Partly two, we head to Venezuela, the place AI data-labeling corporations discovered low-cost and determined employees amid a devastating financial disaster, creating a brand new mannequin of labor exploitation. The sequence additionally seems at methods to maneuver away from these dynamics. Partly three, we go to ride-hailing drivers in Indonesia who, by constructing energy by means of group, are studying to withstand algorithmic management and fragmentation.
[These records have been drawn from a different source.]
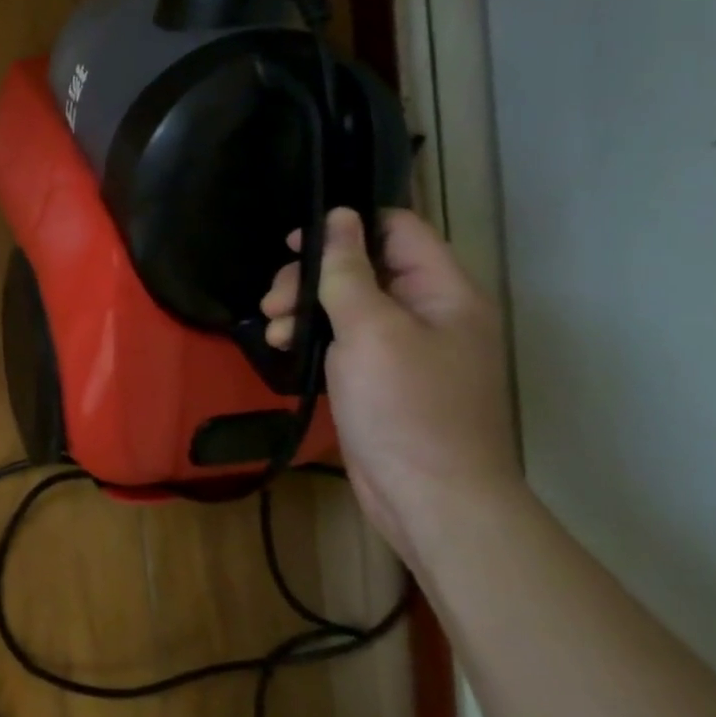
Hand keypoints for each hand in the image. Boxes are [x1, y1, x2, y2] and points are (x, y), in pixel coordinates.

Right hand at [262, 208, 522, 563]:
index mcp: (443, 292)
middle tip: (274, 300)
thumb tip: (338, 217)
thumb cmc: (406, 407)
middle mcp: (427, 313)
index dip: (348, 226)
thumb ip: (349, 271)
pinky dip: (311, 339)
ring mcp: (404, 348)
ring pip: (345, 305)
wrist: (430, 499)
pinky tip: (282, 349)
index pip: (398, 230)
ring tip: (272, 332)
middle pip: (363, 268)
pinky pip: (342, 340)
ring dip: (303, 309)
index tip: (297, 241)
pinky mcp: (380, 378)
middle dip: (312, 278)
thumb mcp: (371, 330)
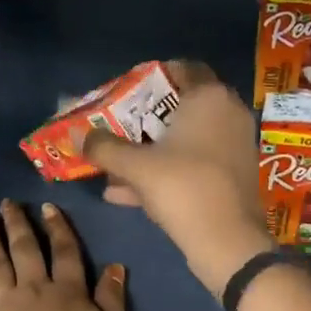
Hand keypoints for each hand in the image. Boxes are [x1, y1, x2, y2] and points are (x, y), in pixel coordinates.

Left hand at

Partly 4, we finish in Aotearoa, the Maori title for New Zealand, the place an Indigenous couple are wresting again management of their group’s information to revitalize its language.
Collectively, the tales reveal how AI is impoverishing the communities and nations that don’t have a say in its improvement—the identical communities and nations already impoverished by former colonial empires. Additionally they recommend how AI might be a lot extra—a approach for the traditionally dispossessed to reassert their tradition, their voice, and their proper to find out their very own future.
That’s finally the intention of this sequence: to broaden the view of AI’s affect on society in order to start to determine how issues might be completely different. It’s not doable to speak about “AI for everyone” (Google’s rhetoric), “responsible AI” (Fb’s rhetoric), or “broadly distribut[ing]” its advantages (OpenAI’s rhetoric) with out actually acknowledging and confronting the obstacles in the best way.
Now a new generation of scholars is championing a “decolonial AI” to return energy from the International North again to the International South, from Silicon Valley again to the folks. My hope is that this sequence can present a immediate for what “decolonial AI” would possibly seem like—and an invite, as a result of there’s a lot extra to discover.